Metadata-Version: 2.1
Name: scrapy-db
Version: 0.0.2
Summary: Similar to [scrapy-redis](https://github.com/rmax/scrapy-redis), using the database as a queue, database-based scrapy components.
Home-page: https://github.com/libra146/scrapy-db/blob/main/README.md
License: GPL-3.0-only
Author: libra146
Author-email: shumeipai146@gmail.com
Requires-Python: >=3.7,<4.0
Classifier: License :: OSI Approved :: GNU General Public License v3 (GPLv3)
Classifier: Natural Language :: English
Classifier: Programming Language :: Python :: 3
Classifier: Programming Language :: Python :: 3.7
Classifier: Programming Language :: Python :: 3.8
Classifier: Programming Language :: Python :: 3.9
Classifier: Programming Language :: Python :: 3.10
Classifier: Programming Language :: Python :: 3.11
Requires-Dist: peewee (>=3.16.0,<4.0.0)
Requires-Dist: pymysql (>=1.0.3,<2.0.0)
Requires-Dist: scrapy (>=2.7.0,<3.0.0)
Project-URL: Documentation, https://github.com/libra146/scrapy-db/blob/main/README.md
Project-URL: Repository, https://github.com/libra146/scrapy-db
Description-Content-Type: text/markdown

# scrapy-db

[![codecov](https://codecov.io/github/libra146/scrapy-db/branch/main/graph/badge.svg?token=O9L0DVI0BR)](https://codecov.io/github/libra146/scrapy-db) [![build](https://github.com/libra146/scrapy-db/actions/workflows/codecov.yaml/badge.svg?branch=main)](https://github.com/libra146/scrapy-db/actions/workflows/codecov.yaml)

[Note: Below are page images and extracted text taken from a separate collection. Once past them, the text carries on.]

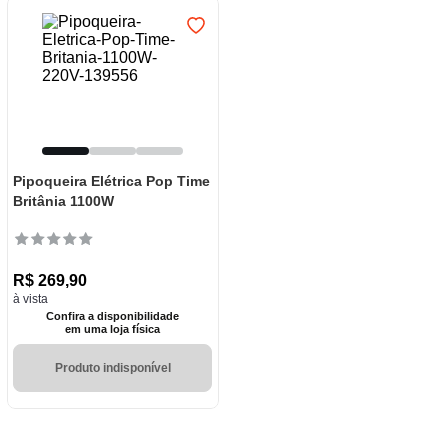
Pipoqueira Elétrica Pop Time
Britânia 1100W
R$
269
,
90
à vista
Confira a disponibilidade
em uma loja física
Produto indisponível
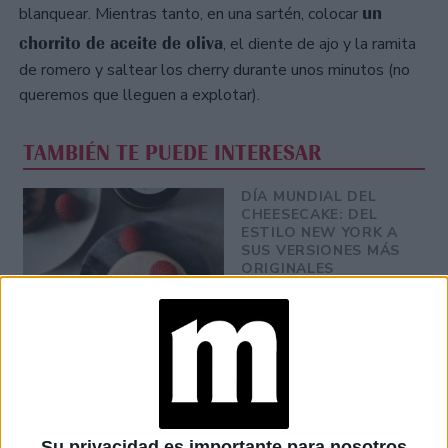
un
blanquear. Mientras tanto, en una sartén, colocar
chorrito de aceite de oliva
, el diente de ajo y la ramita
de romero y saltear los cherry durante unos minutos (no
queremos que lleguen a explotar).
TAMBIÉN TE PUEDE INTERESAR
DÍA MUNDIAL DEL
CHEESECAKE: DEL
ESTILO NEW YORK A
SUS VERSIONES MÁS
ORIGINALES
TEMPORADA DE
TRUFAS: QUÉ SON Y
TRES
RESTAURANTES
PARA PROBARLAS
EN BUENOS AIRES
Su privacidad es importante para nosotros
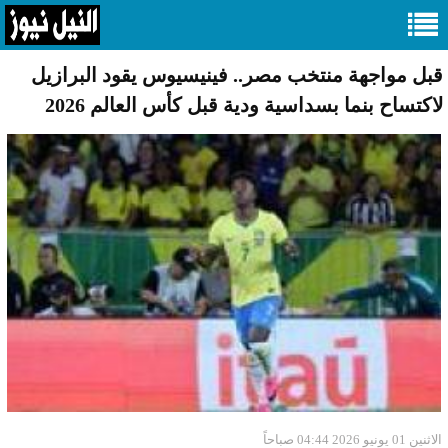
قبل مواجهة منتخب مصر.. فينيسيوس يقود البرازيل
لاكتساح بنما بسداسية ودية قبل كأس العالم 2026
الاثنين 01 يونيو 2026 04:44 صباحاً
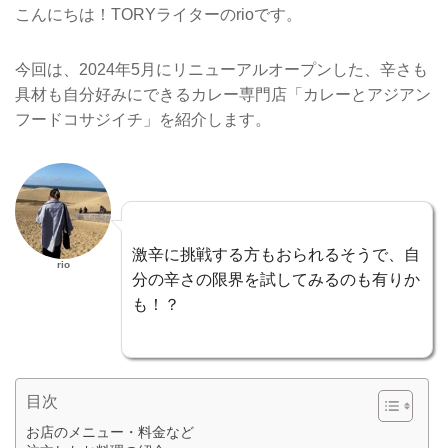
こんにちは！TORYライターのrioです。
今回は、2024年5月にリニューアルオープンした、辛さも
具材も自分好みにできるカレー専門店「カレーとアジアン
フードコサジイチ」を紹介します。
激辛に挑戦する方もおられるそうで、自
rio
分の辛さの限界を試してみるのも有りか
も！？
目次
お店のメニュー・料金など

Similar to [scrapy-redis](https://github.com/rmax/scrapy-redis), using the database as a queue, database-based scrapy
components.

## Features

- Distributed crawling/scraping

  > You can start multiple spider instances that share a single db queue. Best suitable for broad multi-domain crawls.

- Distributed post-processing

  > Scraped items gets pushed into a DB queued meaning that you can start as many as needed post-processing processes
  sharing the items queue.

- Scrapy plug-and-play components

  > Scheduler + Duplication Filter, Base Spiders.

## Requirements

- Python 3.7+
- `peewee` >= 3.16.0
- `Scrapy` >= 2.7.0
- `pymysql` >= 1.0.3

## Installation

From pip

```bash
pip install scrapy-db
```

From GitHub

```bash
git clone https://github.com/libra146/scrapy-db.git
cd scrapy-db
python setup.py install
```

From poetry

```bash
poetry add scrapy-db
```

If you are conducting distributed crawling tasks, scraper db is a very practical scraper component that can help you
complete tasks more efficiently.

## Use

Clone the current project and run the example crawler in example-project to experience it.

## ❗️Notice

This repository is still under development and may be unstable.